​​​​​​​Market Comments – August 3, 2017

The market advanced on some spec short covering this week and may eventually test major resistance at 7200 over the coming days or weeks. However, from a fundamental point of view there is no reason for traders to chase prices higher, since the crops are still holding on to their potential. Many producers are waiting for a chance to hedge their output in the 70s and there are plenty of scale-up sell orders already in place.

Market Comments – July 6, 2017

We feel that the onslaught of spec selling is over for now and that the trade isn’t going to sell the market in the mid-60s either. There are simply too many early commitments on the books and with the crop being drawn out and slightly behind schedule we don’t expect any supply pressure until early 2018.

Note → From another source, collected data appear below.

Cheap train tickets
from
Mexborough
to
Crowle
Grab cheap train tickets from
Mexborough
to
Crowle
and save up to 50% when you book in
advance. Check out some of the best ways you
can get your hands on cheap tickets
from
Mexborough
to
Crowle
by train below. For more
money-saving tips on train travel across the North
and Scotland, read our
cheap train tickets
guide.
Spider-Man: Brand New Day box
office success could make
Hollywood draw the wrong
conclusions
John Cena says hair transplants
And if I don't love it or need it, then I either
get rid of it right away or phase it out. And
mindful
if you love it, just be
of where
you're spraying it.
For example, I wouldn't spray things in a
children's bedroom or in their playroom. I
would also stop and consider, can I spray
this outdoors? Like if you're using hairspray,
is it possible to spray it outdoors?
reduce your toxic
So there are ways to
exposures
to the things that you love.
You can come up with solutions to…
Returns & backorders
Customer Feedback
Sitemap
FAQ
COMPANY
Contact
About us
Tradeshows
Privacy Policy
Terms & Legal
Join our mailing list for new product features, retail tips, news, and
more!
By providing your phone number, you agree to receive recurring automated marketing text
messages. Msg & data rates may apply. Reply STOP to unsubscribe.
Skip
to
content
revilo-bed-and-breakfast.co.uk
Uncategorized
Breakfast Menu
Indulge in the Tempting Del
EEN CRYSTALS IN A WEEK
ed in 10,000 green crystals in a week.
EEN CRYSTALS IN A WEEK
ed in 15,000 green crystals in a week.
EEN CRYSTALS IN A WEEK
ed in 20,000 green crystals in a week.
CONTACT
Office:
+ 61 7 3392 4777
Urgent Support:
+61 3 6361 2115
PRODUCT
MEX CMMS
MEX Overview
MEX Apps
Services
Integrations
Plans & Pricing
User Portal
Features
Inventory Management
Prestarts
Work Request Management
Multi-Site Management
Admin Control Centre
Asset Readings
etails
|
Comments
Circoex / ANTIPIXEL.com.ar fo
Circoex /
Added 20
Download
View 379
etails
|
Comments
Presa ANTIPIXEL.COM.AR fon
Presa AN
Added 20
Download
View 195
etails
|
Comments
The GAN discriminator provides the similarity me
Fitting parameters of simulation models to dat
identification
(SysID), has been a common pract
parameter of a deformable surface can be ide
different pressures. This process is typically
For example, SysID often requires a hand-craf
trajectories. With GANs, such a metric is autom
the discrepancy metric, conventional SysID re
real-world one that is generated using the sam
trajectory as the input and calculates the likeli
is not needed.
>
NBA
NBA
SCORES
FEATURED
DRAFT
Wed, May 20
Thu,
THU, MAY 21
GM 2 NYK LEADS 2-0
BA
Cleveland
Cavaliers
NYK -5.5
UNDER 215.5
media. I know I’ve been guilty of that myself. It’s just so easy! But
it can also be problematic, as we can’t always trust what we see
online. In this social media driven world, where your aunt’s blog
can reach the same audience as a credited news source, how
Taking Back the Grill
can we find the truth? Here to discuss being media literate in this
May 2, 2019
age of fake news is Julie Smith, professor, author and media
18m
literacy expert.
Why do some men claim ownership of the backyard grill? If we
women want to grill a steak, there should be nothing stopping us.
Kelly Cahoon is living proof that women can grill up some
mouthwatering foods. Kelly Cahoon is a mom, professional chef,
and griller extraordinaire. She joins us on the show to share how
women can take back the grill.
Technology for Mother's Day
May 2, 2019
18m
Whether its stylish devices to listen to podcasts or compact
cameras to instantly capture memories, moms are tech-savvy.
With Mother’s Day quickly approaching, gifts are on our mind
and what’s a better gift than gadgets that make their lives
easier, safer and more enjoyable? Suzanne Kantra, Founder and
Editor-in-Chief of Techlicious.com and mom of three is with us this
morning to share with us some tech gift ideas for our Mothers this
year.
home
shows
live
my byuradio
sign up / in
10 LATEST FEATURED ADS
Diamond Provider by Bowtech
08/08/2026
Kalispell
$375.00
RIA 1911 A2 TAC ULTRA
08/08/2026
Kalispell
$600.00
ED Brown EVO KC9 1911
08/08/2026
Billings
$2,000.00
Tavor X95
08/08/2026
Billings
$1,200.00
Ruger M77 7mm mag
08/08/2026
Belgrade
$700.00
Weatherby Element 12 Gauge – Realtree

Market Comments – June 22, 2017

After a parabolic move to the upside last month, we now have a similar situation to the downside. Given the still sizeable spec net long position in December this selling pressure could persist as long as speculators feel a need to get out of the cotton market. We have seen similar moves in other soft commodities recently, be it sugar, coffee or cocoa. 

Market Comments – June 1, 2017

The rapidly declining open interest in July is sucking the energy for a big move out of the market, and we haven’t even reached the major index roll yet. With July now near its cash value, we expect it to trade in a fairly tight range over the next 2-3 weeks. If technical support levels get breached and specs react to it we could see some flush out dips, but by and large we expect July to be trading in a 76-79 cents range.

​​​​​​​Market Comments – May 18, 2017

Now that we got the squeeze play out of the way, both the market’s psychology and momentum have turned negative. Fundamentally the market is still too high and specs can’t be happy with their current book. The market may therefore continue to go lower in order to find trade support, both from new business and fixations. We expect that level to be at around 7650-7700, maybe a shade above it. 

Market Comments – May 4, 2017

The specs and the trade are in a game of chicken and it remains to be seen who ultimately has the stronger nerves. If speculators were to give up and let trade shorts out, then the July contract would probably remain in the mid-to-high 70s. At this point speculators have no reason to abandon their position based on what the chart tells them, but that could of course change.

Market Comments – April 20, 2017

The fireworks in the May contract are probably over, since we started the day with just 6,030 contracts open and there were an estimated 5,660 Mays traded today. In other words there won’t be a lot left to liquidate! It also looks like the certified stock, or at least most of it, won’t change hands during the upcoming notice period.

Market Comments – April 13, 2017

Some traders wonder why the market has not reacted more positively to these excellent export reports in recent weeks. The answer is simple – it was massive spec long liquidation and new spec shorting that kept a lid on the market. The heavy spec selling has diffused an otherwise explosive situation for now. However, in a sense it has made the situation worse, because thanks to a falling market US export sales have continued to increase at a mind-boggling pace. A few more weeks of 150-200k bales in sales and the US will for all practical purposes be sold out!

​​​​​​​Market Comments – April 6, 2017

From a chart perspective the market is at a razor’s edge, sitting right at the long-term uptrend line. At the moment the recent selloff is still to be viewed as a correction in a bull market, but a drop below this important support would change that and flush out some more spec longs. However, trade short covering would likely be there to absorb most of the selling. On the other hand, if the market were to hold over the next couple of session, the momentum could easily turn up again!